Northrop Grumman Corporation jumped 5.5% to $764.40 in early premarket action Monday, up from a Friday close of $724.38. As of 5:18 a.m. ET, the move has the defense contractor trading above its previous 52-week high, assuming gains stick through the open. 1
This matters right now: cash is flowing both ways. Risk appetite is fading as oil surges. Yet, at the same time, shares of contractors linked to aircraft, missiles and surveillance are drawing buyers amid the escalating Middle East conflict.
U.S. stock index futures dropped over 1% and crude surged nearly 8% early, squeezing airlines and banks, according to Reuters. Defense stocks like Lockheed Martin and RTX rallied. Société Générale analysts, in a note, said “U.S. action will continue for ‘weeks’, rather than days,” suggesting a longer-lasting hit to markets. The CBOE Volatility Index, tracking expected equity swings, pushed up to its highest level in three months. 2
Northrop Grumman finds itself in the thick of it. According to Reuters, the Pentagon called in B-2 stealth bombers—Northrop’s $2-billion flying wing—for the Iran strikes over the weekend. The U.S. military says those B-2s dropped 2,000-pound bombs on underground missile sites. 3
The market is reacting to the fallout, too. According to Reuters, several oil majors and leading trading houses have halted crude and fuel shipments through the Strait of Hormuz following the attacks, injecting fresh doubt into the inflation and growth outlook. “Unless de-escalation signals emerge swiftly, we expect a significant upward repricing of oil at the start of the week,” said Jorge Leon, senior vice president and head of geopolitical analysis at Rystad Energy. 4
Defense stocks aren’t bulletproof in a downturn, but investors do tend to favor them when geopolitical issues drive the market. Northrop finds itself alongside Lockheed and RTX, sharing the same territory even with different products in the mix.
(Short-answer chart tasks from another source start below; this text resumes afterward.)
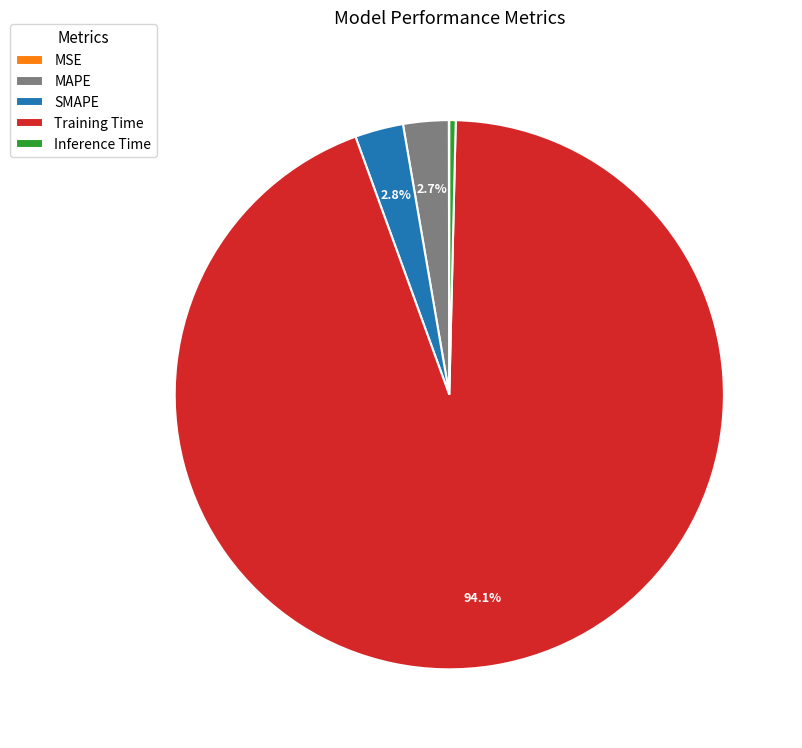

Which has a higher value, Training Time or MAPE?

Training Time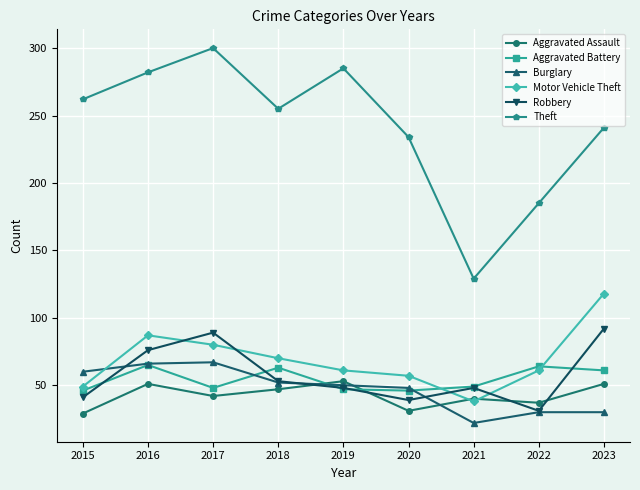

What are all the series names shown in the legend?

Aggravated Assault, Aggravated Battery, Burglary, Motor Vehicle Theft, Robbery, Theft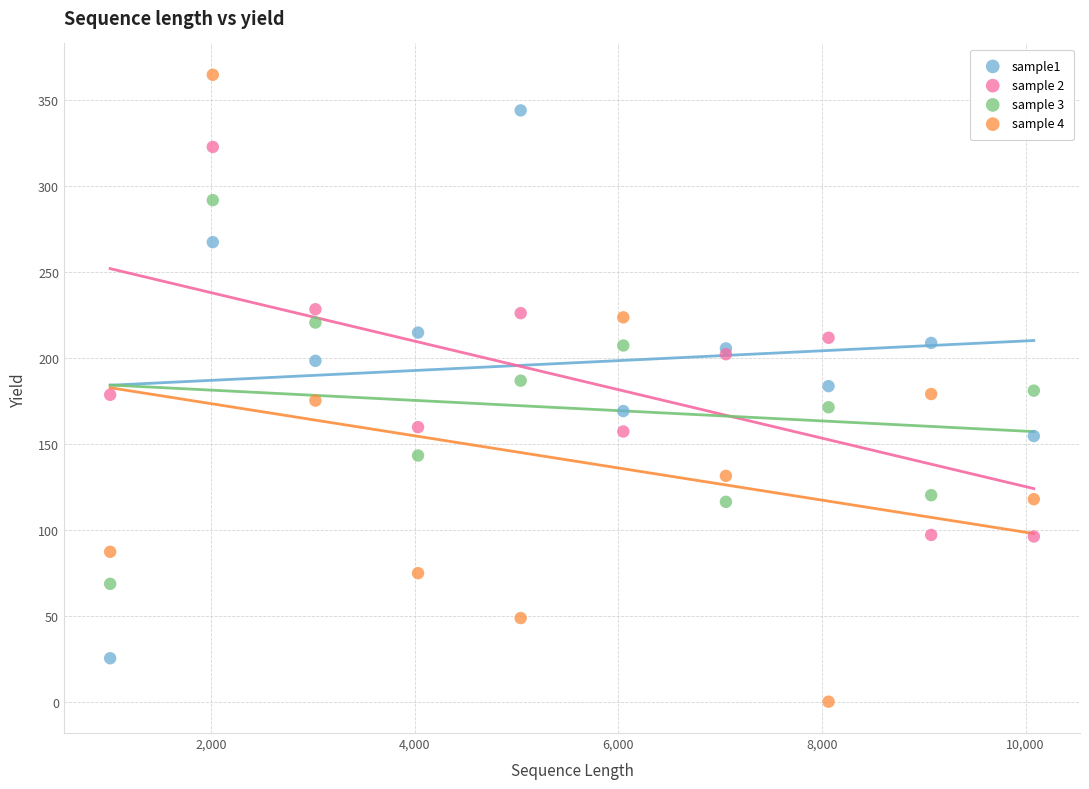

Which series has the largest Y range (max minus min)?

sample 4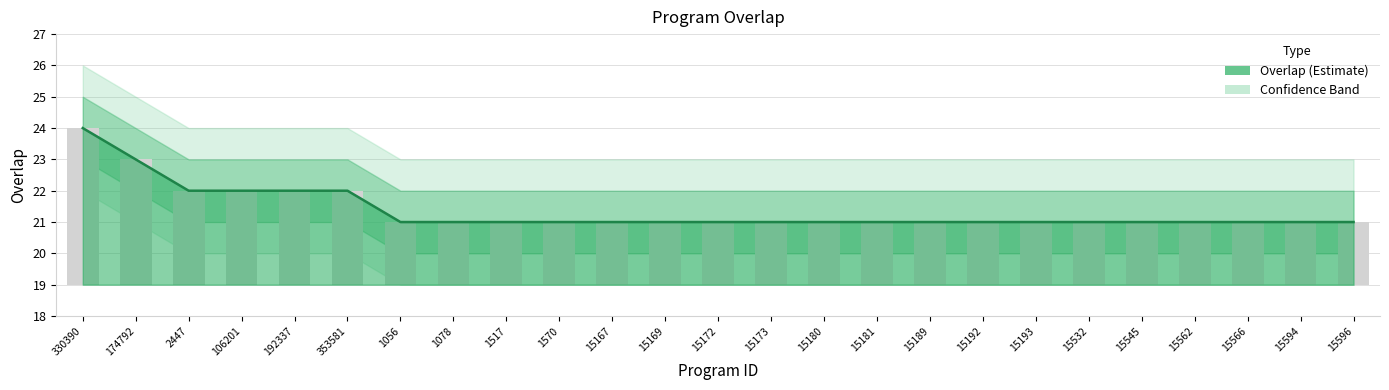

Rank the categories by value from highest to lowest.

330390, 174792, 2447, 106201, 192337, 353581, 1056, 1078, 1517, 1570, 15167, 15169, 15172, 15173, 15180, 15181, 15189, 15192, 15193, 15532, 15545, 15562, 15566, 15594, 15596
Premarket action tends to get choppy. With less liquidity on hand before trading kicks off at 9:30 a.m. ET, prices can whip around, only to settle down once larger trades start rolling in.
Bulls face a clear risk here—a sudden move to de-escalate, or a wider rush away from risk as oil and rates churn, might yank the entire aerospace sector down. That sharp pop at 5 a.m.? It can unravel by lunchtime.
Investors are eyeing any sign that Washington is speeding up procurement — more munitions, more drones, more air defense — and whether that actually translates into contracts. Don’t expect it to happen overnight.
Next, U.S. manufacturing numbers hit later Monday, potentially adding fuel to the inflation and rates conversation set off by crude’s recent climb. Then comes headline risk—plus the question of whether early premarket optimism sticks once the bell rings.